Brief 1:
Set down, word for word, everything in the passage on cache bypassing from "Xiang et al." down to "and improves performance.".
Brief 2:
List every short form written with capital letters in the passage on cache bypassing.

Document segment:
########################################

Xiang et al. [49] note that CBTs generally bypass never-reused lines, however, such lines do not occur frequently in many applications and this limits the effectiveness of those CBTs. Instead of bypassing only never reused lines, they propose bypassing less reused lines (LRLs). Their technique predicts the reuse frequency of a miss line based on reuse frequency observed in the previous occurrence of that miss. Then, LRLs are bypassed and kept in a separate buffer. The short lifespan of LRLs enables their technique to use a small buffer and quickly retire majority of LRLs. The lines which cannot be retired are inserted back to L2, or are discarded based on a per-application retirement threshold. Thus, bypassing LRLs enables L2 cache to effectively serve applications with large working set sizes. They show that their technique reduces cache miss-rate and improves performance.

########################################

Material supplied:
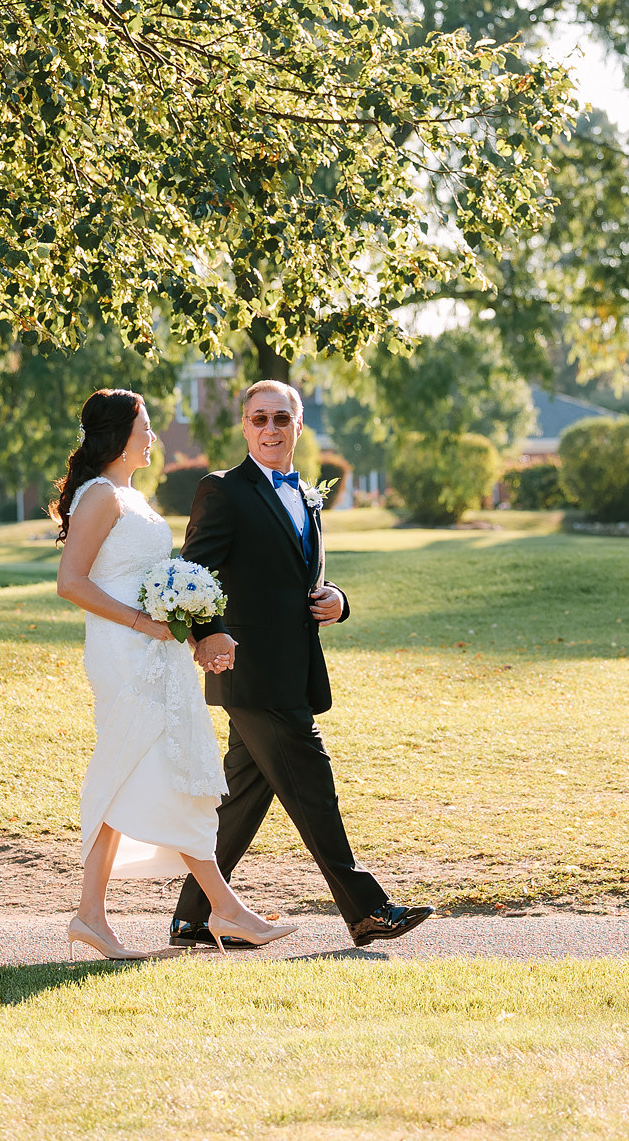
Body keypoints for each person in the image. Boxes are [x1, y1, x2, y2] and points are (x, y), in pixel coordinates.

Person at [169, 380, 432, 951]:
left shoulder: (307, 495)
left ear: (298, 427)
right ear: (244, 427)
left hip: (293, 669)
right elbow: (191, 578)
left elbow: (303, 577)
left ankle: (192, 917)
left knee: (240, 799)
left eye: (281, 419)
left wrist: (336, 599)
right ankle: (368, 911)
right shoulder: (224, 490)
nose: (270, 429)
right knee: (314, 789)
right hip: (252, 674)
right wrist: (209, 633)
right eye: (259, 419)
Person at [53, 387, 299, 960]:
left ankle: (92, 913)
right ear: (119, 435)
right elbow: (72, 582)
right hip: (124, 653)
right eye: (144, 427)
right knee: (159, 767)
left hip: (155, 649)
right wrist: (143, 623)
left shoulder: (129, 495)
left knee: (132, 770)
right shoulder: (100, 497)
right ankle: (225, 907)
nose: (153, 437)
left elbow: (151, 580)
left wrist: (190, 630)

########################################

Written response 1:
Xiang et al. [49] note that CBTs generally bypass never-reused lines, however, such lines do not occur frequently in many applications and this limits the effectiveness of those CBTs. Instead of bypassing only never reused lines, they propose bypassing less reused lines (LRLs). Their technique predicts the reuse frequency of a miss line based on reuse frequency observed in the previous occurrence of that miss. Then, LRLs are bypassed and kept in a separate buffer. The short lifespan of LRLs enables their technique to use a small buffer and quickly retire majority of LRLs. The lines which cannot be retired are inserted back to L2, or are discarded based on a per-application retirement threshold. Thus, bypassing LRLs enables L2 cache to effectively serve applications with large working set sizes. They show that their technique reduces cache miss-rate and improves performance.

Written response 2:
CBTs
LRLs
L2